By Rex HoggardJanuary 22, 2018, 9:14 pm

Quail Hollow Club - a staple on the PGA Tour since 2003 - debuted as a longer, tougher version of itself at last year’s PGA Championship, receiving mixed reviews from players.

The course played to a lengthened 7,600 yards at last year’s PGA and a 73.46 stroke average, the toughest course in relation to par on Tour in 2017. As a result, it left some players less than excited to return to the Charlotte, N.C.-area layout later this spring for the Wells Fargo Championship.

It’s that lack of enthusiasm that led officials at Quail Hollow to send a video to players saying, essentially, that the course players have lauded for years will be back in May.

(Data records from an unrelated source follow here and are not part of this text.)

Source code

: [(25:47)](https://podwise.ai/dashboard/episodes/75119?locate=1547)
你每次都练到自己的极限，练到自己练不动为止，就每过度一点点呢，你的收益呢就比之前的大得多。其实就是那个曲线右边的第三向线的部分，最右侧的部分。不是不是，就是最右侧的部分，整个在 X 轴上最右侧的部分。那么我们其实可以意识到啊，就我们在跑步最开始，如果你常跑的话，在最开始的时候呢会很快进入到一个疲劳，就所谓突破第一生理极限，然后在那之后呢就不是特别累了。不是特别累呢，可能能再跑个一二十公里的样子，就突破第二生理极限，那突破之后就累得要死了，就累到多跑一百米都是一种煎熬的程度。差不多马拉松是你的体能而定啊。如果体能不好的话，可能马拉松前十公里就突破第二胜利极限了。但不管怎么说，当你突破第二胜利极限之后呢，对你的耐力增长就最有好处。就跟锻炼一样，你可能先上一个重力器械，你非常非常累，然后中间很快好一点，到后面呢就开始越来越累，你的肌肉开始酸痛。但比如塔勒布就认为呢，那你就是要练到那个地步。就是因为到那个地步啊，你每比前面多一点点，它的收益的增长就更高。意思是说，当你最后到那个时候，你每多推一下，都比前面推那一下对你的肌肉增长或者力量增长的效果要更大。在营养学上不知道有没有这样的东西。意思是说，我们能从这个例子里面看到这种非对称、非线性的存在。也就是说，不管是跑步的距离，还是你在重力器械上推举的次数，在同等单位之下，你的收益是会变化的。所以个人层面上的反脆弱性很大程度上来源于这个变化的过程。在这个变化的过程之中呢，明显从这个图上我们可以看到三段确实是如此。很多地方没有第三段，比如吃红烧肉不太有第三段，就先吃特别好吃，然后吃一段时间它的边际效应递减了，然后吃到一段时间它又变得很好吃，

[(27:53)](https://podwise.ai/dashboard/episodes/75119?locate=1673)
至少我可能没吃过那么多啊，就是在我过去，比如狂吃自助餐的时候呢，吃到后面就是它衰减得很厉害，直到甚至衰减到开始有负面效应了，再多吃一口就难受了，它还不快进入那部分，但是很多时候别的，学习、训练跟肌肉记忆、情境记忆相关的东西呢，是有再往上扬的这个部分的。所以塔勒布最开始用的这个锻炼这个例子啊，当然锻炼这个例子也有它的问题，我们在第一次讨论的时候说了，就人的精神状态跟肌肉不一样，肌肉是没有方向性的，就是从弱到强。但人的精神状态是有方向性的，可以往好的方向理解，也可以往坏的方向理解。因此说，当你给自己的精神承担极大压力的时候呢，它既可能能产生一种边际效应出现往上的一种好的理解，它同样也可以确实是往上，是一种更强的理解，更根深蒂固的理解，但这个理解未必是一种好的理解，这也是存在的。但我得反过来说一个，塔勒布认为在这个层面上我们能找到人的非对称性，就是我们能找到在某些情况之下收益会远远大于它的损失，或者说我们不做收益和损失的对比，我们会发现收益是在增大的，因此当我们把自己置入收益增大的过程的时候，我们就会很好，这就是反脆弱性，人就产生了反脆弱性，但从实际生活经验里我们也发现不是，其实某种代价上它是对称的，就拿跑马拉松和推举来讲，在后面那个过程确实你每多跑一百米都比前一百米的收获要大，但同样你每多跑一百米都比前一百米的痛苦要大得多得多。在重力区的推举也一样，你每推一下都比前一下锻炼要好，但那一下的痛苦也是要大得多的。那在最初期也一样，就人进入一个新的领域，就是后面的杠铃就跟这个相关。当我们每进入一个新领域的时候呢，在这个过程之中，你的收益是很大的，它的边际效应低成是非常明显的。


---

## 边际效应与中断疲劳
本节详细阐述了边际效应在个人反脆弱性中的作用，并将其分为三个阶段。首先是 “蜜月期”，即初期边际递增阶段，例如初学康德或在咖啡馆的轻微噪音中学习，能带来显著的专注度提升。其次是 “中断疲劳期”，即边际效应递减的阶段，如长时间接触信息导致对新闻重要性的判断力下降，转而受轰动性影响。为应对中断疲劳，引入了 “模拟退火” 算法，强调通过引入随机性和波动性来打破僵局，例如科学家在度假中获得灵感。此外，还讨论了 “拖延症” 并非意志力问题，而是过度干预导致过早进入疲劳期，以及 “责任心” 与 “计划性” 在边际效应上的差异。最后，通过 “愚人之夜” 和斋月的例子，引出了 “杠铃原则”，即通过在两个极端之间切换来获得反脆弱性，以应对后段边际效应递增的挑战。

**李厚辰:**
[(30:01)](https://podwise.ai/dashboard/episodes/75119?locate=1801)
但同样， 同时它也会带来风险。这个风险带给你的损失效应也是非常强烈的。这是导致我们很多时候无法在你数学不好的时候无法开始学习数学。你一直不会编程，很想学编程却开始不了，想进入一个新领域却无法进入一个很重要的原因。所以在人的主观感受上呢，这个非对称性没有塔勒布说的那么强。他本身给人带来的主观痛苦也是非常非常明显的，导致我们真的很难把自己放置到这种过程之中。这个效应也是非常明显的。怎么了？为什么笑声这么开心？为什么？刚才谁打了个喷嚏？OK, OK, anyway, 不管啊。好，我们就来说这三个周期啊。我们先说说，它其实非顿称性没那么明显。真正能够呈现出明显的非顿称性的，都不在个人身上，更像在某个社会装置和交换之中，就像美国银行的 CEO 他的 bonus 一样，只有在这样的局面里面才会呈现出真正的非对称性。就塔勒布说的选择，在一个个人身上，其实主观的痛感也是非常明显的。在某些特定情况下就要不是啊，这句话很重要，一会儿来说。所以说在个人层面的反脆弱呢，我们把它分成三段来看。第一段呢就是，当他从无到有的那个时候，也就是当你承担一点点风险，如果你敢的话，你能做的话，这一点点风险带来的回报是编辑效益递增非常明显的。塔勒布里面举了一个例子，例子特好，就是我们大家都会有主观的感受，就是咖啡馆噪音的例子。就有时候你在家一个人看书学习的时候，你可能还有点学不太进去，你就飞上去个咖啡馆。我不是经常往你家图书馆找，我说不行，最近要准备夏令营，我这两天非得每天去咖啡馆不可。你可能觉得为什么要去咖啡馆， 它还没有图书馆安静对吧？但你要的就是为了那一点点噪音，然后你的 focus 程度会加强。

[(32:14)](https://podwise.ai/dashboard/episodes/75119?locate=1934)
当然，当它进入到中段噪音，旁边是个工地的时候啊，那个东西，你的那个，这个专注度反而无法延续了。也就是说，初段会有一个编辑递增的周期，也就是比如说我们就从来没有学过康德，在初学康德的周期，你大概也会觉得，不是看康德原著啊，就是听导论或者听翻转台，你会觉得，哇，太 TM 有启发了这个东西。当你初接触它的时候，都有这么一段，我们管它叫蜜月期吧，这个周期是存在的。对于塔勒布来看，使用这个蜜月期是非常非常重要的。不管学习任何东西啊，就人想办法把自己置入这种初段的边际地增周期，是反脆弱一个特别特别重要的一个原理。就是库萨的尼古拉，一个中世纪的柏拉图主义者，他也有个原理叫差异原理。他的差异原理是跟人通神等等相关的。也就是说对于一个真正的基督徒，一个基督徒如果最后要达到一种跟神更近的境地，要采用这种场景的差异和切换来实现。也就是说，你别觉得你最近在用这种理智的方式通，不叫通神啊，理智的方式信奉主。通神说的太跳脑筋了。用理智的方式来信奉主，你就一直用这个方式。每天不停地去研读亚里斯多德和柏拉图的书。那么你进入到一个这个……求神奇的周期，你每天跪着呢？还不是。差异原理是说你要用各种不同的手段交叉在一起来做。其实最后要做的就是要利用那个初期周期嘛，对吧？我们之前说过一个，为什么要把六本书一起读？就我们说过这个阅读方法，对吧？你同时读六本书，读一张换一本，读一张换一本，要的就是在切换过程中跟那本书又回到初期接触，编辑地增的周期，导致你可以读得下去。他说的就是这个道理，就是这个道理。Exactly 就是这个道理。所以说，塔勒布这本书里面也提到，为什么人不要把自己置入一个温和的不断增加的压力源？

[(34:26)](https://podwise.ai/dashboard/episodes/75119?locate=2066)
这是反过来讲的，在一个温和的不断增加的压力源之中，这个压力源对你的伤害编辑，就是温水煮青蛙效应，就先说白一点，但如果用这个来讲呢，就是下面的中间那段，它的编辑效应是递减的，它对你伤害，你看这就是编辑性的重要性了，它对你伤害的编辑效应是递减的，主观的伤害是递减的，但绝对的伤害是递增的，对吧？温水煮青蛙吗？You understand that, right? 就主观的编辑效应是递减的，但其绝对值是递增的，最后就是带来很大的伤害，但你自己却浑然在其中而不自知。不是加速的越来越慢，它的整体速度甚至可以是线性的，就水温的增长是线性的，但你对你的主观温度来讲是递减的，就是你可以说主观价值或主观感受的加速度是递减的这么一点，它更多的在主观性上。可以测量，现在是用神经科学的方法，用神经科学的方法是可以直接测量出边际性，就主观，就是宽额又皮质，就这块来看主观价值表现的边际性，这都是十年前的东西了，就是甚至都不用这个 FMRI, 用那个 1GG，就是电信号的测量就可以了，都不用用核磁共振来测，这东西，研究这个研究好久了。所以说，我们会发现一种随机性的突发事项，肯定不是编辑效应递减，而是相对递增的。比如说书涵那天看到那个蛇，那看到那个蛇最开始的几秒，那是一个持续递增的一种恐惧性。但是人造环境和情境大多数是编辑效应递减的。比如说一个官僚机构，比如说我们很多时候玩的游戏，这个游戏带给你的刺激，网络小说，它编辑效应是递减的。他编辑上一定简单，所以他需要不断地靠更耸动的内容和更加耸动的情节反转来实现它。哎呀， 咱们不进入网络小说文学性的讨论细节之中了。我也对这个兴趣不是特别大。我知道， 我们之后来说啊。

The video, which includes Quail Hollow president Johnny Harris and runs nearly five minutes, begins with an explanation of how the first hole, which played as a 524-yard par 4 at the PGA, will play much shorter at the Wells Fargo Championship.

“I had a number of my friends who were playing in the tournament tell me that tee was better suited as a lemonade stand,” Harris joked of the new tee box on the fourth hole. “I doubt we’ll ever see that tee used again in competition.”

Harris also explained that the greens, which became too fast for some, will be “softer” for this year’s Wells Fargo Championship.